Data Enrichment for Machine Learning based Energy Prediction Model
Description
This dataset is used for training of component based machine learning models described in the linked article. The article examines the effect of enriching training data with several building shapes on the prediction accuracy of machine learning models. There are nine building shapes used to collect the training data using EnergyPlus. Please read the article for the relevant details of component structure and training of machine learning models.
Files
Steps to reproduce
1. Generate specified number of samples (500 for Shape 1 to Shape 6 and 1500 for Custom Shape 1 to Custom Shape 3) using Sobol sequences. 2. Create corresponding EnergyPlus file for each shape and storey option (Use C# programs>IDFWrite.exe with H Function, Shape 1 - one storey can be generated with keyword 1a, Shape 2 - two storey 2b, and CustomShape1 - cs1).
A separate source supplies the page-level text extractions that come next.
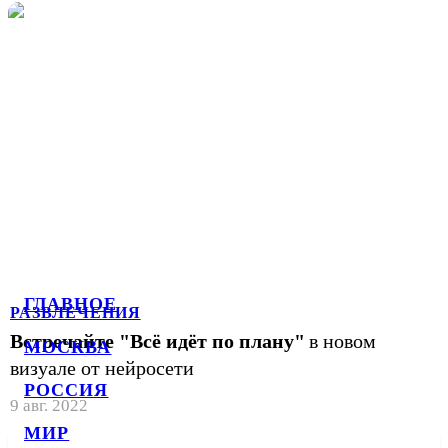
ГЛАВНОЕ
РАЗВЛЕЧЕНИЯ
Встречайте "Всё идёт по плану"
в новом
МОСКВА
визуале от нейросети
РОССИЯ
9 авг. 2022
МИР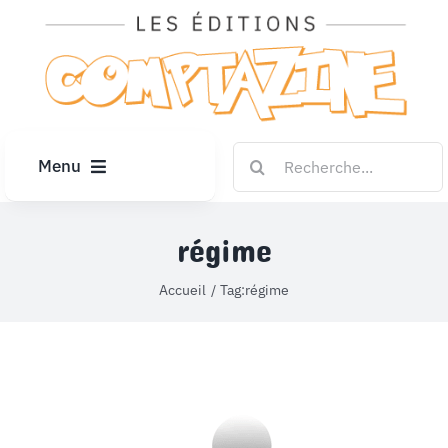
Passer
au
contenu
Rechercher:
Menu
ACCUEIL
régime
ARTICLES
Accueil
Tag:
régime
DIPLÔMES
LE KIOSQUE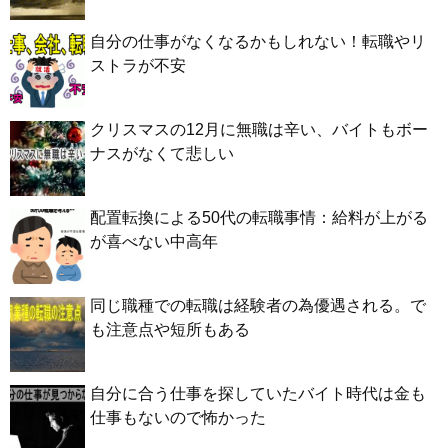
自分の仕事がなくなるかもしれない！転職やリ
ストラが不安
クリスマスの12月に無職は辛い、バイトもボー
ナスがなくて悲しい
配置転換による50代の転職事情：給料が上がる
が喜べない中高年
同じ職種での転職は経験者の為優遇される。で
も注意点や短所もある
自分に合う仕事を探していたバイト時代は金も
仕事もないので怖かった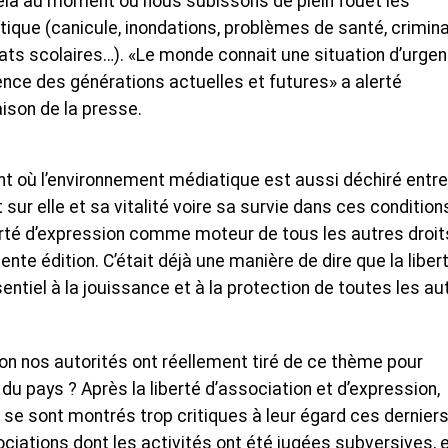
cela au moment où nous subissons de plein fouet les
ue (canicule, inondations, problèmes de santé, criminal
ats scolaires…). «Le monde connait une situation d’urge
nce des générations actuelles et futures» a alerté
ison de la presse.
 où l’environnement médiatique est aussi déchiré entre
sur elle et sa vitalité voire sa survie dans ces condition
berté d’expression comme moteur de tous les autres droit
te édition. C’était déjà une manière de dire que la liber
entiel à la jouissance et à la protection de toutes les au
on nos autorités ont réellement tiré de ce thème pour
 du pays ? Après la liberté d’association et d’expression,
i se sont montrés trop critiques à leur égard ces dernier
ociations dont les activités ont été jugées subversives, e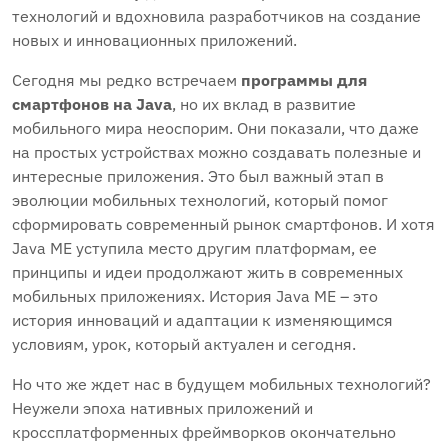
технологий и вдохновила разработчиков на создание
новых и инновационных приложений.
Сегодня мы редко встречаем
программы для
смартфонов на Java
, но их вклад в развитие
мобильного мира неоспорим. Они показали, что даже
на простых устройствах можно создавать полезные и
интересные приложения. Это был важный этап в
эволюции мобильных технологий, который помог
сформировать современный рынок смартфонов. И хотя
Java ME уступила место другим платформам, ее
принципы и идеи продолжают жить в современных
мобильных приложениях. История Java ME – это
история инноваций и адаптации к изменяющимся
условиям, урок, который актуален и сегодня.
Но что же ждет нас в будущем мобильных технологий?
Неужели эпоха нативных приложений и
кроссплатформенных фреймворков окончательно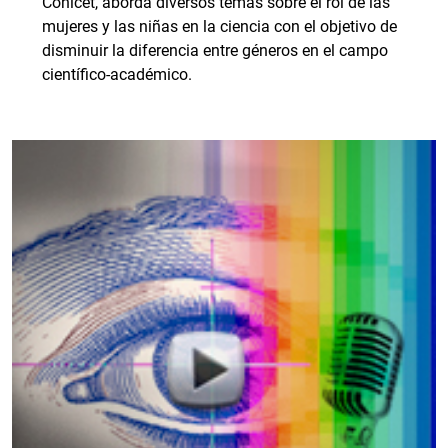
Conicet, aborda diversos temas sobre el rol de las
mujeres y las niñas en la ciencia con el objetivo de
disminuir la diferencia entre géneros en el campo
científico-académico.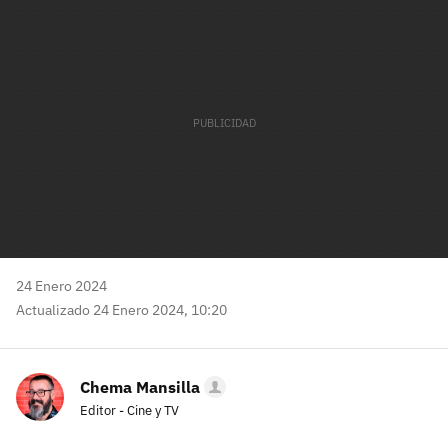
mail
24 Enero 2024
Actualizado 24 Enero 2024, 10:20
Chema Mansilla
Editor - Cine y TV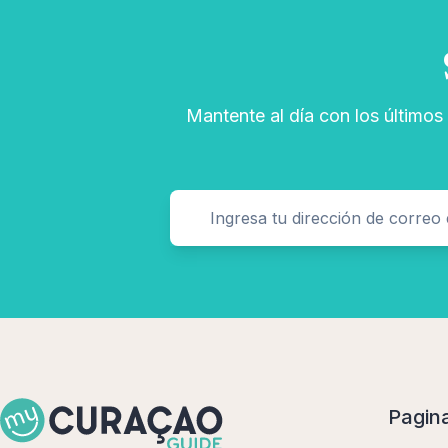
Mantente al día con los últimos
Pagin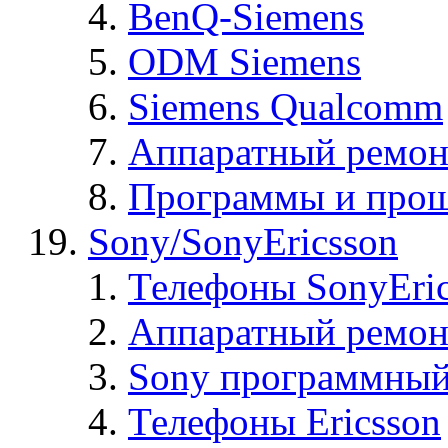
BenQ-Siemens
ODM Siemens
Siemens Qualcomm
Аппаратный ремон
Программы и прош
Sony/SonyEricsson
Телефоны SonyEric
Аппаратный ремон
Sony программный
Телефоны Ericsson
It will create EnergyPlus input file (.idf) in the corresponding folder. 3. Run EnergyPlus simulations and keep .csv files. 4. Read EnergyPlus output and map it to corresponding building elements, zone and building. 5. Create the data file for each component - walls, windows, ground floors, roofs, infiltration, zone, building. (Use C# programs>IDFResultsRead.exe with H Function, Shape 1 - one storey can be generated with keyword 1a, Shape 2 - two storey 2b, and CustomShape1 - cs1). It will create one csv file for each component. 6. Develop machine learning model (component-based) and use these models for making energy predictions. The training process of Machine Learning models and the component structure is described in the linked article. If the machine learning models are developed using one shape only, the prediction has a prefix "RawFeatures-E1" and so on.